Two very interesting articles out today:
First, from the LA Times' Nick Anderson
, there's an assertion that Bush's proposed expansion of NCLB to high school might be very difficult to get through Congress. Many conservatives resent the federal reach into what has been a state and local domain, and many liberals won't approve any expansion until the funding levels Kerry talked so much about are met.
And second, from the Washington Post's Jay Mathews
, an opinion piece about the absurdity of the "dangerous schools" provision of NCLB. So far, no schools outside of Pennsylvania, New Jersey, and South Dakota have been labeled "persistently dangerous." If anybody believes that is an accurate reflection of reality, they need to be tested -- and I don't mean for reading or math.

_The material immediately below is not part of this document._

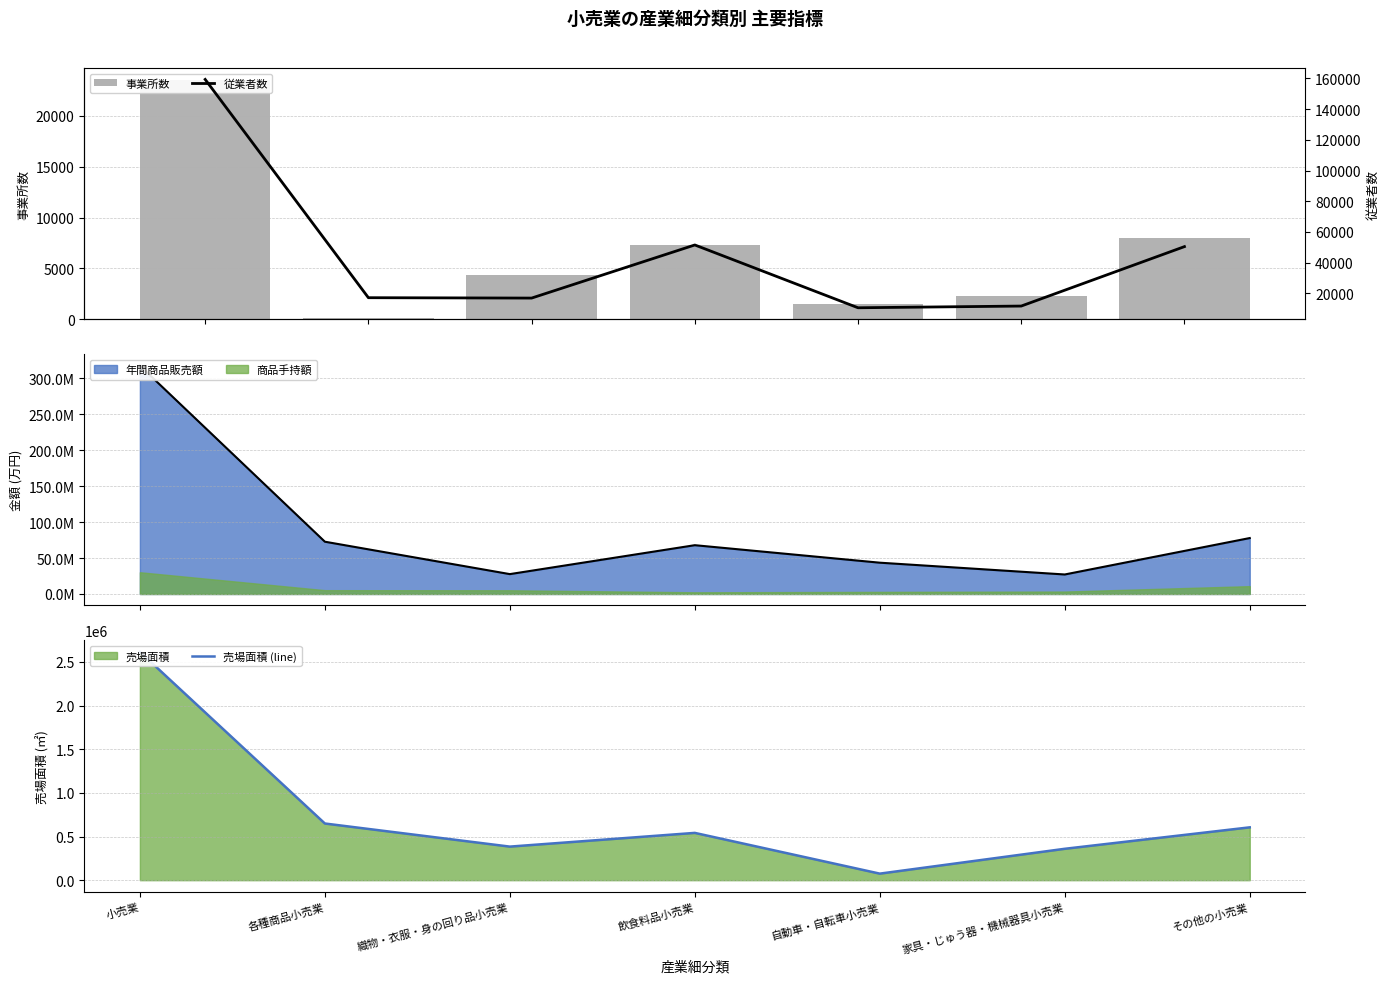

What is the minimum value for 売場面積 (line)?

75089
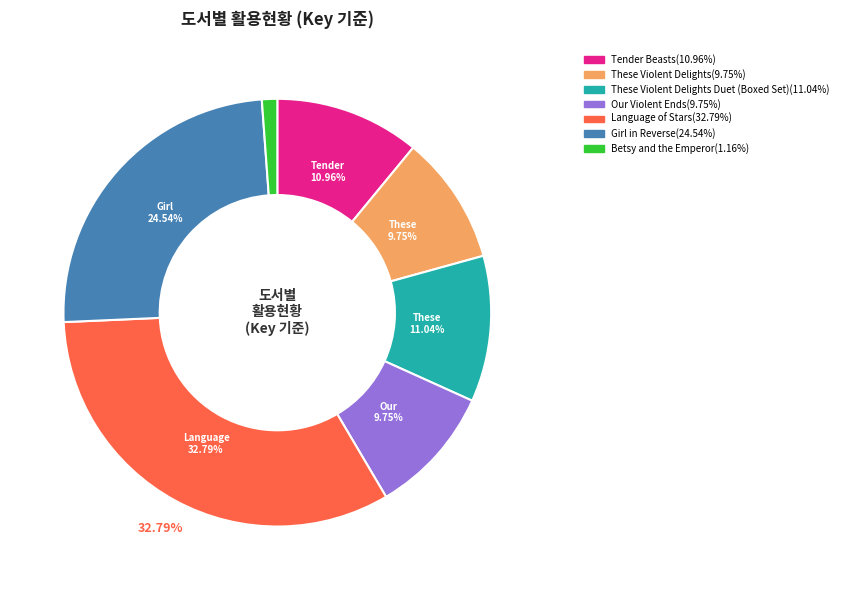

Does any single category account for the majority?

No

The main point of Mathews' article is important: states and school districts can subvert NCLB to the point of rendering it meaningless. Madison and Co. set up our Constitution to allow for a separation of powers. Often, Congressional laws mean very little because the states are left to enforce them. Some provisions of NCLB, like the dangerous schools one, provide perfect examples.
What does it all mean? "Buy in" is extremely important. There's been a perception that the teachers and principals who oppose NCLB are whiny and petulant. It's generally not true (there are always, of course, exceptions). Teachers and principals generally want high standards and excellence. But they also want their professional opinions considered. To a large extent, they have not.
Anderson points out that Bush will try to work with the National Governor's Association to push through his expansion of NCLB. He would be smart to do so. But the Bushies and whatever governors go along with them would also be wise to reach out to local districts, too. They need to balance out the sticks, of which NCLB has plenty, with some carrots, of which it has precious few.